Etre entrepreneur: solitude et responsabilité

SACERDOCE • Un entrepreneur, ça n’est pas un bonhomme avec un cigare, dans son bureau, qui fait bosser les autres. Non, c’est un être passionné. Angoissé. Cinglé de finitions. Et, au fond, totalement seul.

  • Le patron solitaire, qui n’a confiance qu’en lui-même, fait tout tout seul. 123RF

    Le patron solitaire, qui n’a confiance qu’en lui-même, fait tout tout seul. 123RF

Avoir une entreprise à soi, sous certains aspects, c’est rien que des emmerdes. Du souci, 365 jours par an. Tu es seul, par exemple, après avoir eu l’honneur et la joie d’avoir eu des employés, plusieurs années. Tu es seul, tu fais tout toi-même, parce qu’au fond, tu n’as jamais rien su déléguer. Jamais voulu. Jamais pu, c’est plus fort que toi. Tu n’as confiance qu’en toi-même, c’est une limite évidemment, une immense lacune, mais c’est ainsi, on ne refait pas la nature des gens. C’est très orgueilleux: tu considères que le boulot ne sera bien fait, dans ses finitions, que si ça vient de toi. C’est évidemment faux, objectivement, plein de gens sont très qualifiés, tu le sais avec la tête, mais ton bide te dit de t’en passer.

Accomplir la mission

Tu fais tout toi-même, parce que tu te sais capable du meilleur comme du pire. Pour le meilleur, tu te féliciteras, pour le pire tu te passeras une monumentale bordée. A toi-même! C’est pas loin de la folie, la part de parano y est immense, ai-je bien fermé la porte du bureau en partant, les fenêtres, éteint les ordinateurs? De l’extérieur, tu passes pour un cinglé de première, un vieux maniaque, vermoulu de petites habitudes, qui te rongent de l’intérieur, comme un nid fébrile d’aiglons affamés. Tu ne penses qu’à une chose: accomplir la mission. L’intendance? Non seulement tu ne la sous-estimes pas, mais elle est capitale! Correspondance, réseau, collecte d’informations, qualité des renseignements recueillis, comptabilité, ménage. Pour ma part, j’adore cette routine, lui accorde autant d’importance qu’aux actions visibles.

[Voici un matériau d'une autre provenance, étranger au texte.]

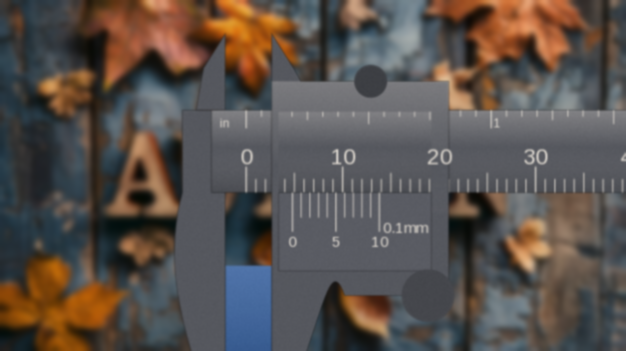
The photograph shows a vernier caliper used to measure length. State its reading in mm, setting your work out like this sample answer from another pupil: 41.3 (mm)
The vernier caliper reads 4.8 (mm)
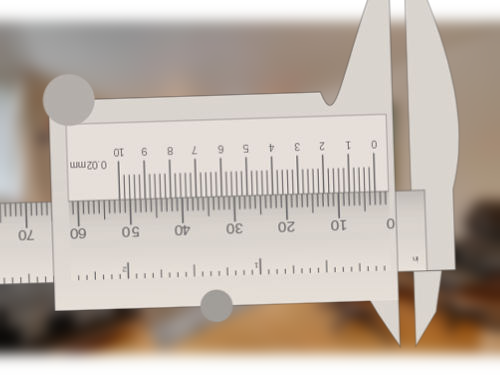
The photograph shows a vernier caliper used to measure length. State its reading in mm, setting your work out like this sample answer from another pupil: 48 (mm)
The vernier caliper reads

La jouissance par le labeur

Cette valorisation des actes simples, basiques, présente un avantage: elle t’amène à un immense respect pour tous les métiers du monde, à commencer par les plus ingrats, les plus modestes. Tu parles à tous de la même manière, au nettoyeur comme au grand patron. Tu considères les humains comme égaux. Tu n’établis aucune hiérarchie en fonction de la condition sociale. Tu respectes toute personne accomplissant un boulot pour gagner sa vie, entretenir les siens. Du travail, tu as gardé la vieille conception biblique, héritée de la Genèse, lorsqu’il faut quitter le Paradis: «la sueur de ton front». Mais ton boulot, tu l’aimes, toi, tu t’y réalises. C’est plus facile que pour une tâche physiquement éreintante, et mal considérée. Pour cela, oui cette jouissance par le labeur, tu es un privilégié.

Tu es seul, mais avec tes partenaires, tu dois entretenir la confiance. Dans le monde du travail, elle est essentielle. Respect mutuel, tenir les délais, qualité des finitions, sens tout helvétique de l’exactitude. Là aussi, c’est la base: tu n’inventes rien, tu ne refais pas le monde, tu ne prétends pas révolutionner l’univers de l’entreprise avec des mots de snobinards de cocktails, comme «start-up». Non. Tu fais le boulot. Tu y prends du plaisir. Tu accomplis ta mission.